» Page images and extracted text
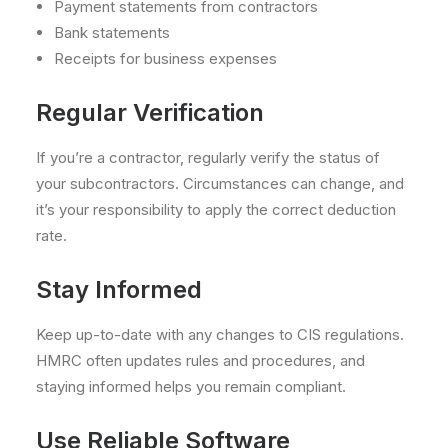
Payment statements from contractors
Bank statements
Receipts for business expenses
Regular Verification
If you’re a contractor, regularly verify the status of
your subcontractors. Circumstances can change, and
it’s your responsibility to apply the correct deduction
rate.
Stay Informed
Keep up-to-date with any changes to CIS regulations.
HMRC often updates rules and procedures, and
staying informed helps you remain compliant.
Use Reliable Software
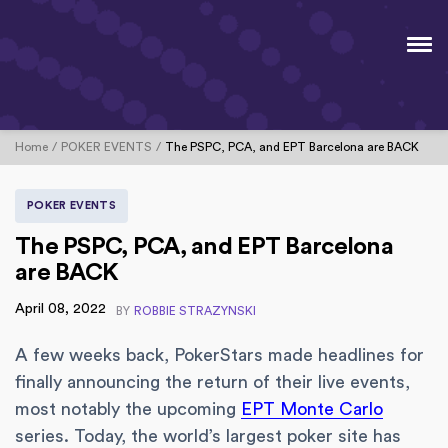
Home
POKER EVENTS
The PSPC, PCA, and EPT Barcelona are BACK
POKER EVENTS
The PSPC, PCA, and EPT Barcelona
are BACK
April 08, 2022
BY
ROBBIE STRAZYNSKI
A few weeks back, PokerStars made headlines for
finally announcing the return of their live events,
most notably the upcoming
EPT Monte Carlo
series. Today, the world’s largest poker site has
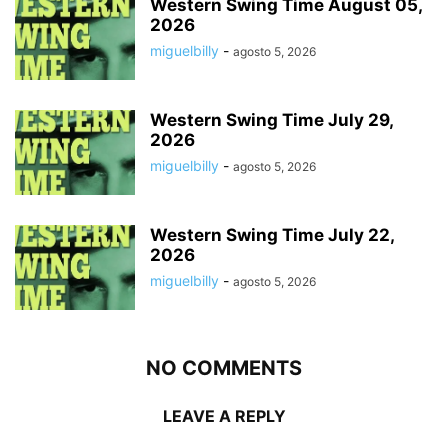
Western Swing Time August 05,
2026
miguelbilly
-
agosto 5, 2026
Western Swing Time July 29,
2026
miguelbilly
-
agosto 5, 2026
Western Swing Time July 22,
2026
miguelbilly
-
agosto 5, 2026
NO COMMENTS
LEAVE A REPLY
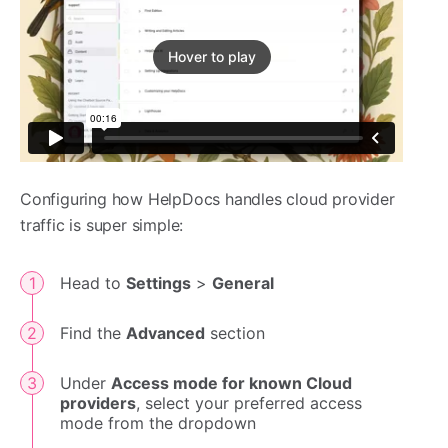
Hover to play
Configuring how HelpDocs handles cloud provider
traffic is super simple:
Head to
Settings
>
General
Find the
Advanced
section
Under
Access mode for known Cloud
providers
, select your preferred access
mode from the dropdown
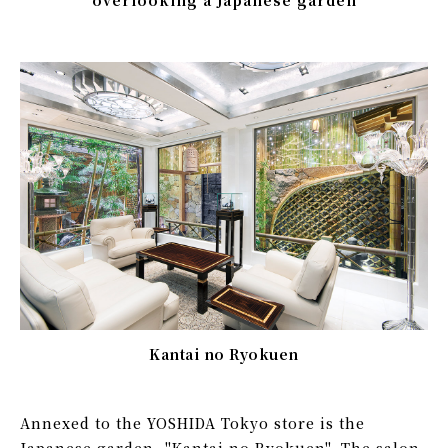
Kantai no Ryokuen
Annexed to the YOSHIDA Tokyo store is the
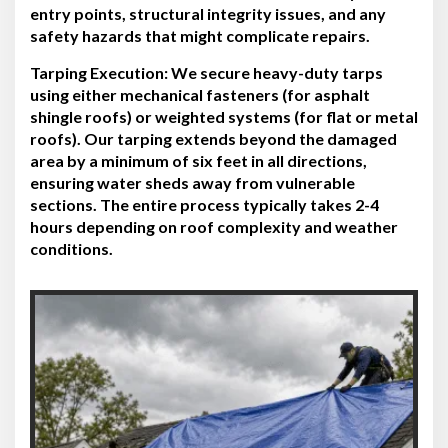
entry points, structural integrity issues, and any
safety hazards that might complicate repairs.
Tarping Execution:
We secure heavy-duty tarps
using either mechanical fasteners (for asphalt
shingle roofs) or weighted systems (for flat or metal
roofs). Our tarping extends beyond the damaged
area by a minimum of six feet in all directions,
ensuring water sheds away from vulnerable
sections. The entire process typically takes 2-4
hours depending on roof complexity and weather
conditions.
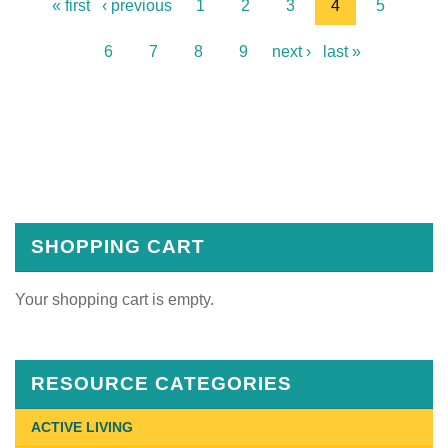
« first
‹ previous
1
2
3
4
5
6
7
8
9
next ›
last »
SHOPPING CART
Your shopping cart is empty.
RESOURCE CATEGORIES
ACTIVE LIVING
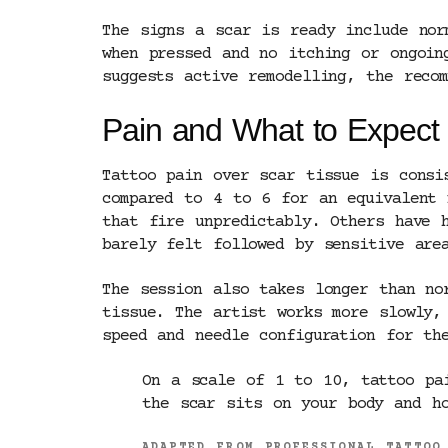
The signs a scar is ready include nor
when pressed and no itching or ongoin
suggests active remodelling, the reco
Pain and What to Expect 
Tattoo pain over scar tissue is consi
compared to 4 to 6 for an equivalent 
that fire unpredictably. Others have 
barely felt followed by sensitive are
The session also takes longer than no
tissue. The artist works more slowly,
speed and needle configuration for th
On a scale of 1 to 10, tattoo pa
the scar sits on your body and ho
ADAPTED FROM PROFESSIONAL TATTOO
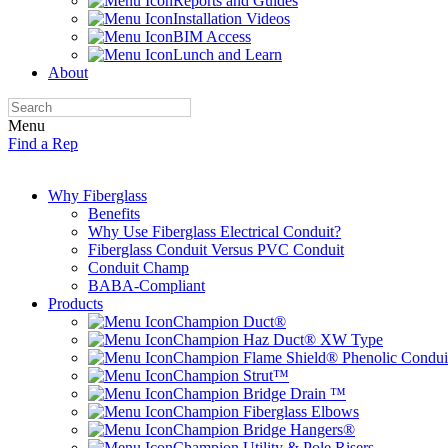
Reports and Guides
Installation Videos
BIM Access
Lunch and Learn
About
Menu
Find a Rep
Why Fiberglass
Benefits
Why Use Fiberglass Electrical Conduit?
Fiberglass Conduit Versus PVC Conduit
Conduit Champ
BABA-Compliant
Products
Champion Duct®
Champion Haz Duct® XW Type
Champion Flame Shield® Phenolic Condui
Champion Strut™
Champion Bridge Drain ™
Champion Fiberglass Elbows
Champion Bridge Hangers®
Champion Utility & Pole Risers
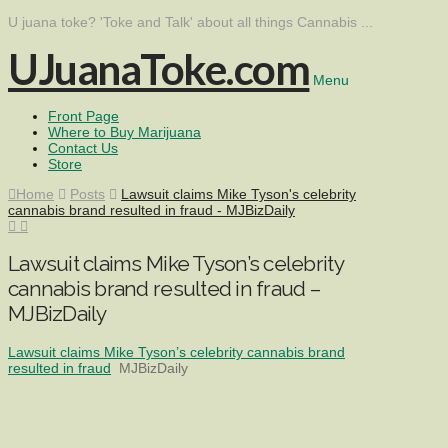
U juana toke? 'Toke and Talk' about all things Cannabis ...
UJuanaToke.com
Menu
Front Page
Where to Buy Marijuana
Contact Us
Store
Home
Posts
Lawsuit claims Mike Tyson's celebrity
cannabis brand resulted in fraud - MJBizDaily
Lawsuit claims Mike Tyson’s celebrity
cannabis brand resulted in fraud –
MJBizDaily
Lawsuit claims Mike Tyson’s celebrity cannabis brand
resulted in fraud
MJBizDaily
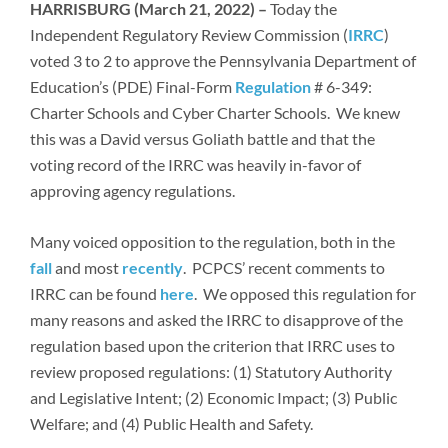
Newsroom
HARRISBURG (March 21, 2022) –
Today the
Independent Regulatory Review Commission (
IRRC
)
voted 3 to 2 to approve the Pennsylvania Department of
Education’s (PDE) Final-Form
Regulation
# 6-349:
Charter Schools and Cyber Charter Schools. We knew
this was a David versus Goliath battle and that the
voting record of the IRRC was heavily in-favor of
approving agency regulations.
Many voiced opposition to the regulation, both in the
fall
and most
recently
. PCPCS’ recent comments to
IRRC can be found
here
. We opposed this regulation for
many reasons and asked the IRRC to disapprove of the
regulation based upon the criterion that IRRC uses to
review proposed regulations: (1) Statutory Authority
and Legislative Intent; (2) Economic Impact; (3) Public
Welfare; and (4) Public Health and Safety.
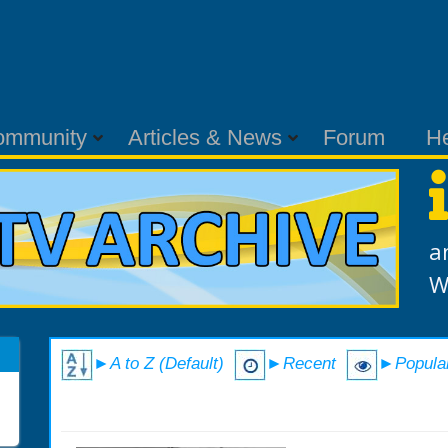
ommunity
Articles & News
Forum
H
a
W
►A to Z (Default)
►Recent
►Popula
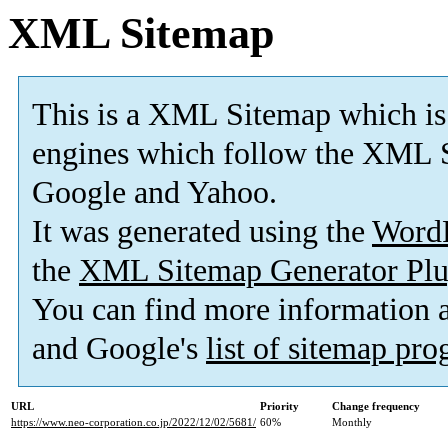
XML Sitemap
This is a XML Sitemap which is
engines which follow the XML S
Google and Yahoo.
It was generated using the
Word
the
XML Sitemap Generator Plu
You can find more information
and Google's
list of sitemap pr
URL
Priority
Change frequency
https://www.neo-corporation.co.jp/2022/12/02/5681/
60%
Monthly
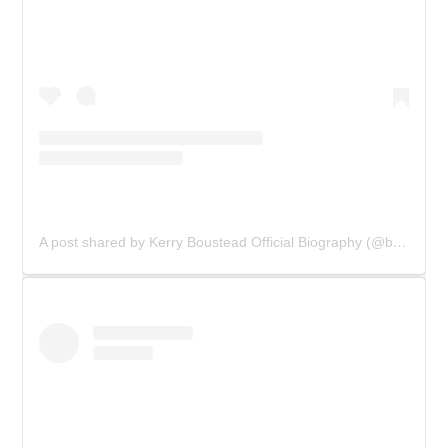
A post shared by Kerry Boustead Official Biography (@bowie_the_book)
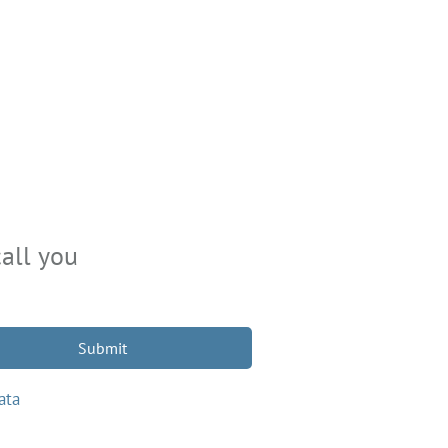
all you
Submit
ata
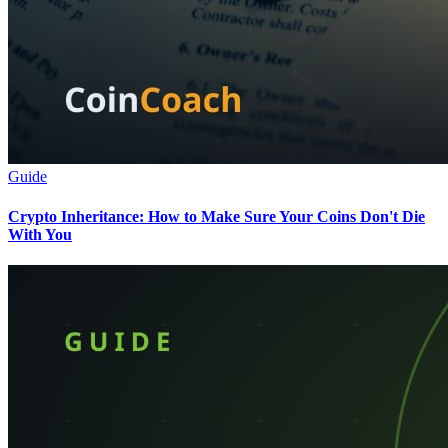
Guide
Crypto Inheritance: How to Make Sure Your Coins Don't Die
With You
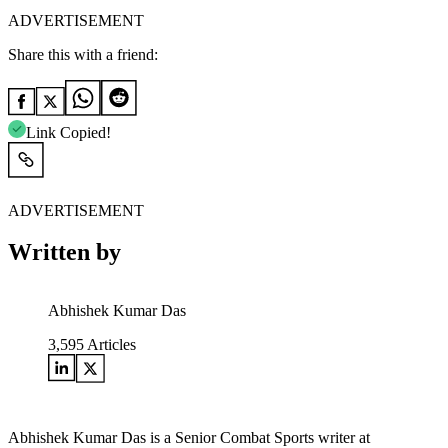
ADVERTISEMENT
Share this with a friend:
Link Copied!
ADVERTISEMENT
Written by
Abhishek Kumar Das
3,595
Articles
Abhishek Kumar Das is a Senior Combat Sports writer at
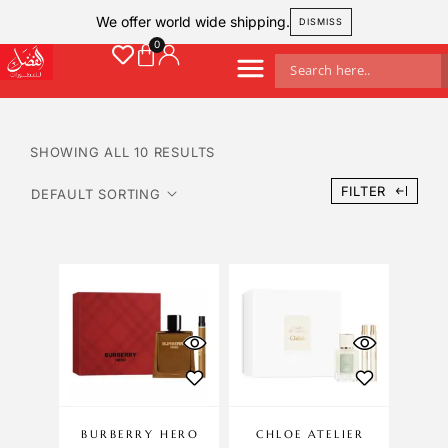
We offer world wide shipping.
DISMISS
SHOWING ALL 10 RESULTS
FILTER
BURBERRY HERO
CHLOE ATELIER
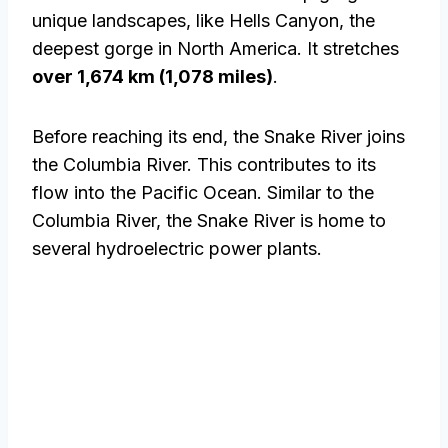
unique landscapes, like Hells Canyon, the
deepest gorge in North America. It stretches
over 1,674 km (1,078 miles)
.
Before reaching its end, the Snake River joins
the Columbia River. This contributes to its
flow into the Pacific Ocean. Similar to the
Columbia River, the Snake River is home to
several hydroelectric power plants.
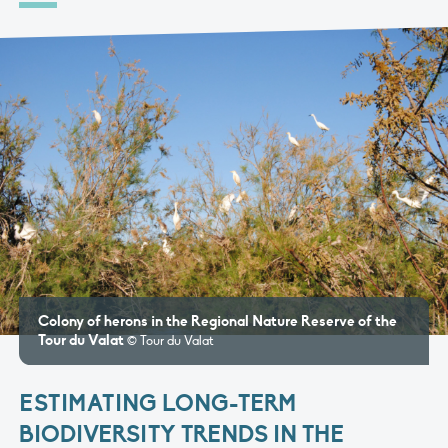
Colony of herons in the Regional Nature Reserve of the
Tour du Valat
© Tour du Valat
ESTIMATING LONG-TERM
BIODIVERSITY TRENDS IN THE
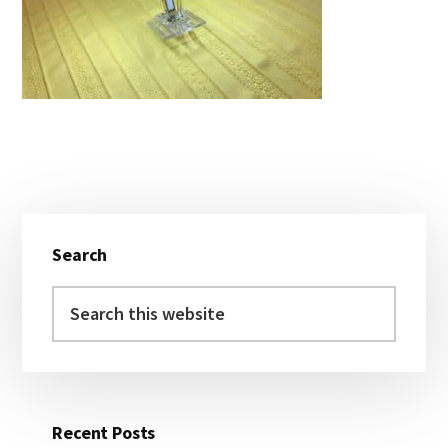
Primary
Search
Sidebar
Search
this
website
Recent Posts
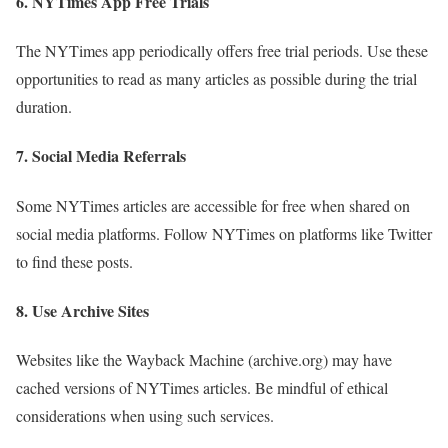
6.
NYTimes App Free Trials
The NYTimes app periodically offers free trial periods. Use these
opportunities to read as many articles as possible during the trial
duration.
7.
Social Media Referrals
Some NYTimes articles are accessible for free when shared on
social media platforms. Follow NYTimes on platforms like Twitter
to find these posts.
8.
Use Archive Sites
Websites like the Wayback Machine (archive.org) may have
cached versions of NYTimes articles. Be mindful of ethical
considerations when using such services.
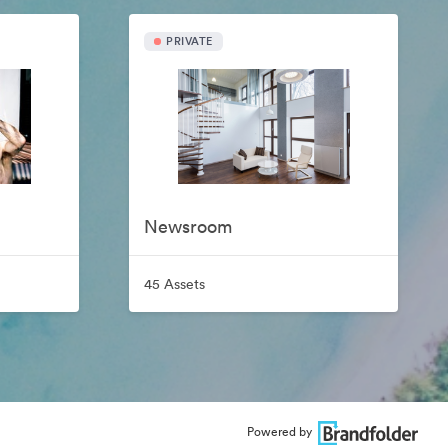
PRIVATE
Newsroom
45 Assets
Powered by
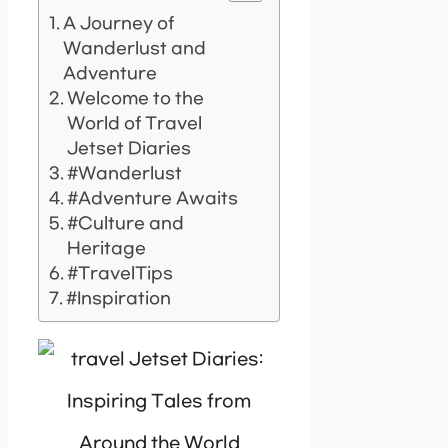
A Journey of
Wanderlust and
Adventure
Welcome to the
World of Travel
Jetset Diaries
#Wanderlust
#Adventure Awaits
#Culture and
Heritage
#TravelTips
#Inspiration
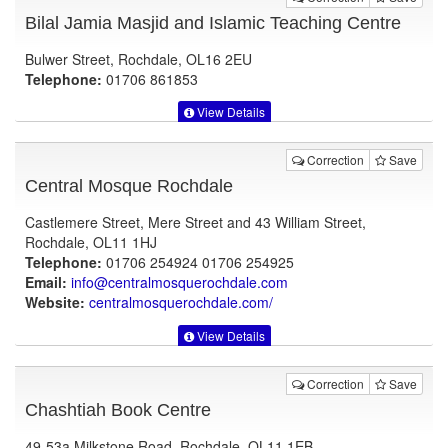
Bilal Jamia Masjid and Islamic Teaching Centre
Bulwer Street, Rochdale, OL16 2EU
Telephone:
01706 861853
View Details
Correction
Save
Central Mosque Rochdale
Castlemere Street, Mere Street and 43 William Street,
Rochdale, OL11 1HJ
Telephone:
01706 254924 01706 254925
Email:
info@centralmosquerochdale.com
Website:
centralmosquerochdale.com
/
View Details
Correction
Save
Chashtiah Book Centre
49-53a Milkstone Road, Rochdale, OL11 1EB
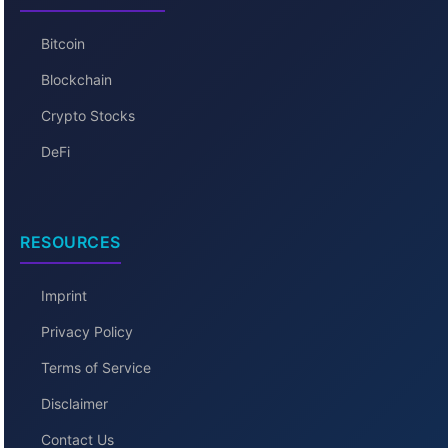
Bitcoin
Blockchain
Crypto Stocks
DeFi
RESOURCES
Imprint
Privacy Policy
Terms of Service
Disclaimer
Contact Us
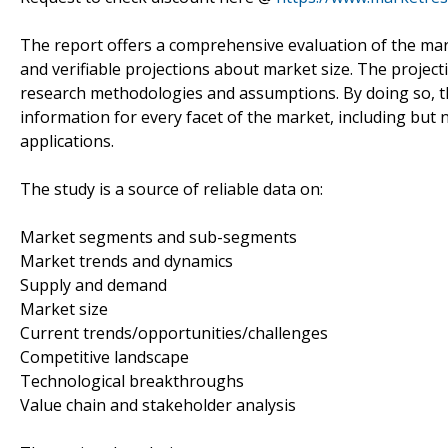
The report offers a comprehensive evaluation of the market
and verifiable projections about market size. The projec
research methodologies and assumptions. By doing so, th
information for every facet of the market, including but 
applications.
The study is a source of reliable data on:
Market segments and sub-segments
Market trends and dynamics
Supply and demand
Market size
Current trends/opportunities/challenges
Competitive landscape
Technological breakthroughs
Value chain and stakeholder analysis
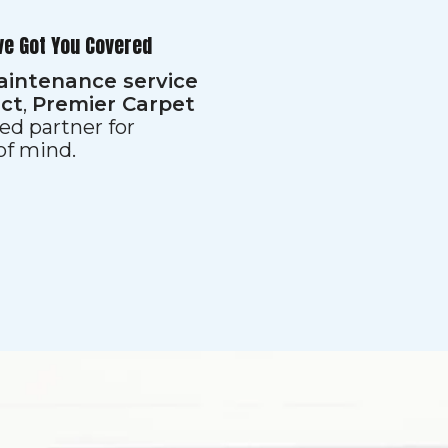
ve Got You Covered
aintenance service
ect
,
Premier Carpet
ed partner for
 of mind.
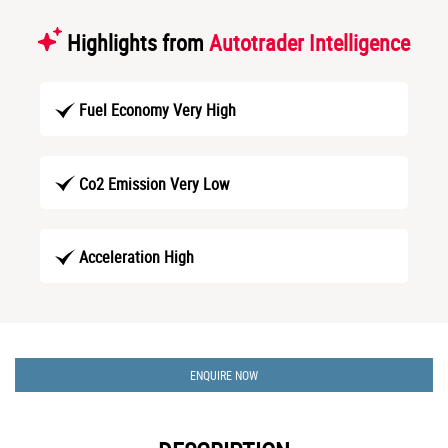
Highlights from
Autotrader Intelligence
Fuel Economy Very High
Co2 Emission Very Low
Acceleration High
ENQUIRE NOW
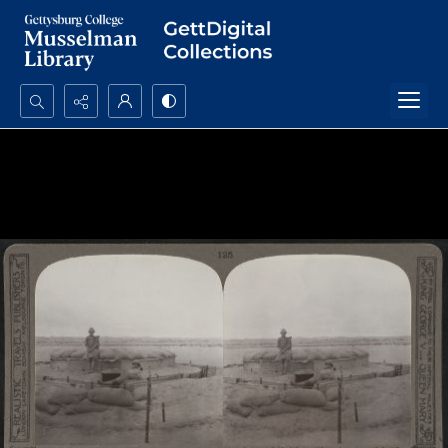
Search...
Advanced search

» Problem description
Please set down exactly the lines from the first line of the data above through the line with "Keep up-to-date with", both included, leaving out the pictures.

» Answer space
Payment statements from contractors
Bank statements
Receipts for business expenses
Regular Verification
If you’re a contractor, regularly verify the status of
your subcontractors. Circumstances can change, and
it’s your responsibility to apply the correct deduction
rate.
Stay Informed
Keep up-to-date with any changes to CIS regulations.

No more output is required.